From an investor standpoint, the focus should be shifting to recognizing those attributes that will allow companies to thrive in the new system. Durable competitive advantage no longer means simply having large R&D organizations and expansive commercial networks that are hard to replicate. It does not mean having a budget large enough to support a KOL network around the world. Gone are the days of making a new drug or a medical device and charging a premium just for a few bells and whistles on it without much evidence of improved efficacy. What lies ahead involves knocking on new doors and breaking the stereotypes. Competitive partnerships will be required in Big-pharma to find drugs for medical conditions that are not treatable today. We are already seeing that in Hepatitis C and melanoma. Those companies that are aligned with the customer’s focus on optimizing care within limited budgets will do well, whether that means reducing hospital acquired infection rates, or improving the efficiency of provider’s staff, or generating savings through better drug-formulary management or biosimilar innovation. Information sharing and Electronic Medical Records (EMRs) are coming at the right time and will improve transparency in deliverability of care. They will be crucial in fostering the formation of the ACOs, allowing them to focus on prevention, primary care, and chronic disease management, the latter arguably the biggest source of system savings over time.

Investors have recognized that the new paradigm should be positive for the sector long-term.

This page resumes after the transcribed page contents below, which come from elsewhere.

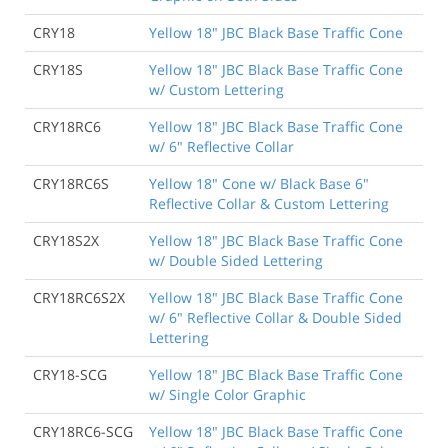
CRY18
Yellow 18" JBC Black Base Traffic Cone
CRY18S
Yellow 18" JBC Black Base Traffic Cone
w/ Custom Lettering
CRY18RC6
Yellow 18" JBC Black Base Traffic Cone
w/ 6" Reflective Collar
CRY18RC6S
Yellow 18" Cone w/ Black Base 6"
Reflective Collar & Custom Lettering
CRY18S2X
Yellow 18" JBC Black Base Traffic Cone
w/ Double Sided Lettering
CRY18RC6S2X
Yellow 18" JBC Black Base Traffic Cone
w/ 6" Reflective Collar & Double Sided
Lettering
CRY18-SCG
Yellow 18" JBC Black Base Traffic Cone
w/ Single Color Graphic
CRY18RC6-SCG
Yellow 18" JBC Black Base Traffic Cone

The healthcare sector has been the second-best performer year-to-date and over the last five years as of May 31, 20134. In choosing stocks for our strategies, we have identified those companies that we believe have recognized the paradigm shift (e.g. Abbott Laboratories (ABT), Greatbatch, Inc. (GB), Pfizer, Inc. (PFE), Teva Pharmaceutical (TEVA), UnitedHealth Group, Inc. (UNH), and Universal American Corp. (UAM)), have assets that should be valuable under PPACA (e.g. Alere, Inc. (ALR), Natus Medical Incorporated (BABY), Baxter International, Inc. (BAX), CareFusion Corp. (CFN), Quest Diagnostics, Inc. (DGX), and Express Scripts Holding Co. (ESRX)), or have embraced the concept of “value” and are willing to disrupt the current marketplace with innovation (e.g. Boston Scientific Corp. (BSX), Forest Laboratories (FRX), and Medtronic, Inc. (MDT)). We see disconnects between current expectations and long-term prospects for these companies, which is reflected in market prices below intrinsic values. They are either not being rewarded for the investments that they are making today to compete more successfully in the future or their innovative ways are being overshadowed by shorter-term dynamics. While valuations in the sector are not as attractive as they were at the time the healthcare law was adopted, we see opportunities for the companies that we own to grow their intrinsic value within the new framework being introduced by healthcare reform.

Originally published June 20, 2013

1 Source: OECD Data 2012
2 Source: The Commonwealth Fund
3 http://www.nytimes.com/2013/05/08/business/hospital-billing-varies-wildly-us-data-shows.html
4 Source: Morningstar

The views expressed are those of the portfolio manager as of June 2013, are subject to change, and may differ from the views of other portfolio managers or the firm as a whole. These opinions are not intended to be a forecast of future events, a guarantee of future results, or investment advice.